— Exercise —
Exactly as written, copy the lines that run from the start of the data below to the line containing "当遭遇上面的②、③和④情形时", both ends included.

[Dataset entries]
+++

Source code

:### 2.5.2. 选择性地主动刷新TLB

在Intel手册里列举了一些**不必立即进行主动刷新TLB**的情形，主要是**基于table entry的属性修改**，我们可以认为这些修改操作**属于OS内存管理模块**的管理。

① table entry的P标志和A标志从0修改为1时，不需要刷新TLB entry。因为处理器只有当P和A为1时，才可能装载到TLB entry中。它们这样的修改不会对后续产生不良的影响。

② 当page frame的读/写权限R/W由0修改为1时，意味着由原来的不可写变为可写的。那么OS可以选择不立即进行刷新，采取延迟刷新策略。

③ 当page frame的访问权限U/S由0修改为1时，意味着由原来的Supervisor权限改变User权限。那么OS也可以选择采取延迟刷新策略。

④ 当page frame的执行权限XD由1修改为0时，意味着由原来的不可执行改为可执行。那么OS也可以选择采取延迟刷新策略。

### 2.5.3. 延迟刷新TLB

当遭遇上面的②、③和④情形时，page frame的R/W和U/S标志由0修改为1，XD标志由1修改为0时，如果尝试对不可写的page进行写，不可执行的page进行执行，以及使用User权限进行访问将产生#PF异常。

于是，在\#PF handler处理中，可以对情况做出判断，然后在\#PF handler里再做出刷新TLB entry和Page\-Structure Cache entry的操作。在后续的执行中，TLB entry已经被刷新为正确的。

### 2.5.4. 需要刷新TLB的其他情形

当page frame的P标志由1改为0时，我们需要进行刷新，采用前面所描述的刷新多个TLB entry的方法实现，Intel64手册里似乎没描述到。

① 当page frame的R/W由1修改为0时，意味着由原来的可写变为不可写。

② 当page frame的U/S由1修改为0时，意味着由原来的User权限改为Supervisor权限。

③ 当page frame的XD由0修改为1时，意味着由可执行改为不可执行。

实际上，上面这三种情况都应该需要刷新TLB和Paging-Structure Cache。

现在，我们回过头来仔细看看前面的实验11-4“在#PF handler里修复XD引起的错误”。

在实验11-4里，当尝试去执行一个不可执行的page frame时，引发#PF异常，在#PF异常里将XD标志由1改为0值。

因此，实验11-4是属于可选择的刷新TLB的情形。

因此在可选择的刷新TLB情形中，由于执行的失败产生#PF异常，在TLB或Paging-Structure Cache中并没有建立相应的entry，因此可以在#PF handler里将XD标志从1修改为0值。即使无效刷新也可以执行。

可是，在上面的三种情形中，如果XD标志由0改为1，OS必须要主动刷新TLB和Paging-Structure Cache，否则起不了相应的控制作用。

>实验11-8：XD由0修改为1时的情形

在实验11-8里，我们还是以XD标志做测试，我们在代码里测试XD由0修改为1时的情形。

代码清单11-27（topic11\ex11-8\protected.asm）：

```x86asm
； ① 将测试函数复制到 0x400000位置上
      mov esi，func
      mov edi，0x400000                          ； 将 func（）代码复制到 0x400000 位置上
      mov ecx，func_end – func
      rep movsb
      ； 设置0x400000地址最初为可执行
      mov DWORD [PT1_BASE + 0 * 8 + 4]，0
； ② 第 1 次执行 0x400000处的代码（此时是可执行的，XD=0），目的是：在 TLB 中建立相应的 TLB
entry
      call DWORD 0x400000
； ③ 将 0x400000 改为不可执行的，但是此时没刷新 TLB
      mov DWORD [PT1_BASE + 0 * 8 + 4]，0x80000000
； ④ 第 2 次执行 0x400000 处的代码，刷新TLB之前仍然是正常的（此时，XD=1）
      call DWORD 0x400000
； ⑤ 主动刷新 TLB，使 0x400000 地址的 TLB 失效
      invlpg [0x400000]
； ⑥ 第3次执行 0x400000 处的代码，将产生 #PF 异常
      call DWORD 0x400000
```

+++

— Completed exercise —
Source code

:### 2.5.2. 选择性地主动刷新TLB

在Intel手册里列举了一些**不必立即进行主动刷新TLB**的情形，主要是**基于table entry的属性修改**，我们可以认为这些修改操作**属于OS内存管理模块**的管理。

① table entry的P标志和A标志从0修改为1时，不需要刷新TLB entry。因为处理器只有当P和A为1时，才可能装载到TLB entry中。它们这样的修改不会对后续产生不良的影响。

② 当page frame的读/写权限R/W由0修改为1时，意味着由原来的不可写变为可写的。那么OS可以选择不立即进行刷新，采取延迟刷新策略。

③ 当page frame的访问权限U/S由0修改为1时，意味着由原来的Supervisor权限改变User权限。那么OS也可以选择采取延迟刷新策略。

④ 当page frame的执行权限XD由1修改为0时，意味着由原来的不可执行改为可执行。那么OS也可以选择采取延迟刷新策略。

### 2.5.3. 延迟刷新TLB

当遭遇上面的②、③和④情形时，page frame的R/W和U/S标志由0修改为1，XD标志由1修改为0时，如果尝试对不可写的page进行写，不可执行的page进行执行，以及使用User权限进行访问将产生#PF异常。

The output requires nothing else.